En un mundo cada vez más iluminado por dispositivos electrónicos y luces ambientales, un estudio reciente resalta que incluso la exposición a una luz tenue durante la noche puede tener consecuencias profundas para la salud humana. Lo que antes se consideraba un inconveniente menor, como el resplandor de un cargador o una lámpara de pasillo, ahora se reconoce como un factor de riesgo significativo que interfiere con nuestros ritmos biológicos naturales. Investigaciones científicas han demostrado que esta interrupción constante no solo afecta el sueño, sino que también contribuye a problemas graves como cáncer, diabetes y enfermedades cardíacas.
Nuestro cuerpo está diseñado para responder a los ciclos naturales de luz y oscuridad. Al atardecer, la glándula pineal comienza a secretar melatonina, una hormona esencial que indica a las células que inicien procesos de reparación: desde la eliminación de toxinas en el cerebro hasta la estabilización de los niveles de azúcar en sangre y la inhibición del crecimiento de tumores. Sin embargo, la luz artificial, por muy débil que sea —incluso insuficiente para leer—, engaña al cerebro y retrasa esta liberación hormonal.

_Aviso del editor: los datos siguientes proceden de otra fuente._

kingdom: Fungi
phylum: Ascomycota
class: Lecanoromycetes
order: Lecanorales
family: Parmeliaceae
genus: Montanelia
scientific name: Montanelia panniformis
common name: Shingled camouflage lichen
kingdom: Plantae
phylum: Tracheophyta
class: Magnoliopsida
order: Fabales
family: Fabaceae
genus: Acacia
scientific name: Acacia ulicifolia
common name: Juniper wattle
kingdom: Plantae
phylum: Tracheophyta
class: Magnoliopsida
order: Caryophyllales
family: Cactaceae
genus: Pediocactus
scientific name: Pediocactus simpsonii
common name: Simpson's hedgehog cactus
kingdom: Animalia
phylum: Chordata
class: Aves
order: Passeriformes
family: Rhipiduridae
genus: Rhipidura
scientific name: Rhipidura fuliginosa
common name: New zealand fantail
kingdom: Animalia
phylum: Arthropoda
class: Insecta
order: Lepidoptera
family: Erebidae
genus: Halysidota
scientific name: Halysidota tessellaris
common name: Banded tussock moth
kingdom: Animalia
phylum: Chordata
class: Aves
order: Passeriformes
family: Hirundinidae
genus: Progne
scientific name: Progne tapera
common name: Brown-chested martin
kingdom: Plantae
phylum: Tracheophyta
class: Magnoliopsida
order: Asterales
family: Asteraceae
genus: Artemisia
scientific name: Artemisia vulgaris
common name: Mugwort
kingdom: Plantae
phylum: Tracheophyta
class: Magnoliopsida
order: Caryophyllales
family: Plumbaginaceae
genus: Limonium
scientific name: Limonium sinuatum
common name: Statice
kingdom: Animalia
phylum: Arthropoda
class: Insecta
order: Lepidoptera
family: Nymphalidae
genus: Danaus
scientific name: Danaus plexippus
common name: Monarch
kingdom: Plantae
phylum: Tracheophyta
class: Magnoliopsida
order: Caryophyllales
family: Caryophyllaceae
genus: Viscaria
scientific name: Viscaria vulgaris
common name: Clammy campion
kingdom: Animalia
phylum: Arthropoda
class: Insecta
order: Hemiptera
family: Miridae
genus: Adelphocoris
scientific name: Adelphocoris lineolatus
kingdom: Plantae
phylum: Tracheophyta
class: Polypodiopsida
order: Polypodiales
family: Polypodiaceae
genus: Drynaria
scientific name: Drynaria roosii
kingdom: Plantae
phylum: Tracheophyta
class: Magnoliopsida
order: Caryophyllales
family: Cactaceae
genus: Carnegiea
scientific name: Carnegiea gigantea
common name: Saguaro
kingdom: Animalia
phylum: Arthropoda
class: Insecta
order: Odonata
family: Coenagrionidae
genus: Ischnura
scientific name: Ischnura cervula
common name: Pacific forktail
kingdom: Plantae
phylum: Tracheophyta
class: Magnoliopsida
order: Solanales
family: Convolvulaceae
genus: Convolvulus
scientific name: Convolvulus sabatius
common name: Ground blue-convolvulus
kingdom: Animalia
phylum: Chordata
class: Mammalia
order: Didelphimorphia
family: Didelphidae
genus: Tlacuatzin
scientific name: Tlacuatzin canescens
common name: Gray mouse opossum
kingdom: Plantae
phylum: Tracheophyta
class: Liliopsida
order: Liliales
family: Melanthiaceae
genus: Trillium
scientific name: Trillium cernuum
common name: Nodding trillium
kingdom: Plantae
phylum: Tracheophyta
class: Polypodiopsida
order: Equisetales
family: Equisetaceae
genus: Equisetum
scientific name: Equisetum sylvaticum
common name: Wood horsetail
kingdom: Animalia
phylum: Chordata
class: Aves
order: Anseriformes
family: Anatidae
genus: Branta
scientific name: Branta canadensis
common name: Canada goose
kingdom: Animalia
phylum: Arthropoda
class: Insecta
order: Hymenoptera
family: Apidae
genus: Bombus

A diferencia de lo que se pensaba, este efecto no siempre implica una supresión total de la melatonina. Estudios muestran que la luz tenue fragmenta la estructura del sueño sin eliminar por completo la hormona, lo que eleva la frecuencia cardíaca y genera resistencia a la insulina, un precursor clave de la diabetes tipo 2. Esta disrupción crónica altera el equilibrio metabólico, aumentando los niveles de cortisol —la hormona del estrés— y la presión arterial, lo que a su vez fomenta la obesidad y otras complicaciones cardiovasculares.
La exposición prolongada a luces artificiales durante la noche se asocia con un mayor riesgo de cánceres como el de mama y el de páncreas. El mecanismo principal radica en la interrupción del ciclo circadiano, que no solo reduce la melatonina —conocida por sus propiedades antioxidantes y antitumorales—, sino que también promueve inflamación crónica y desregulación celular.
Expertos en cronobiología enfatizan que esta amenaza no se limita a entornos laborales; el uso común de pantallas o luces en el hogar amplifica el problema. Por ejemplo, dormir con una luz encendida o revisar el teléfono en penumbra puede equivaler a un «engaño» constante para el sistema endocrino, fomentando mutaciones genéticas a largo plazo.
Más allá de las afecciones físicas, la luz nocturna débil también afecta el bienestar emocional. Una investigación de 2024 realizada con 13.000 estudiantes universitarios en China reveló que el hábito de usar dispositivos en condiciones de baja iluminación o dormir con luces prendidas se correlaciona con tasas más elevadas de depresión y ansiedad. Esta fragmentación del sueño no solo deja a las personas con fatiga diurna, sino que reconfigura patrones neuronales, incrementando la vulnerabilidad a trastornos del estado de ánimo.
El estudio subraya cómo la contaminación lumínica moderna —un fenómeno urbano en expansión— exacerba estos efectos, especialmente en poblaciones jóvenes que pasan horas frente a pantallas. Los investigadores concluyen que, aunque la melatonina no se suprima por completo, la calidad del descanso se deteriora, lo que a su vez influye en la regulación emocional y cognitiva.
Frente a estos hallazgos, los especialistas recomiendan adoptar hábitos que minimicen la exposición a la luz artificial después del atardecer. Esto incluye el uso de cortinas opacas, desactivar notificaciones de dispositivos y optar por modos de luz roja o ámbar en pantallas, que interfieren menos con la melatonina. Además, se aconseja establecer rutinas de oscuridad total en el dormitorio para restaurar el ciclo natural y potenciar los procesos reparadores del cuerpo.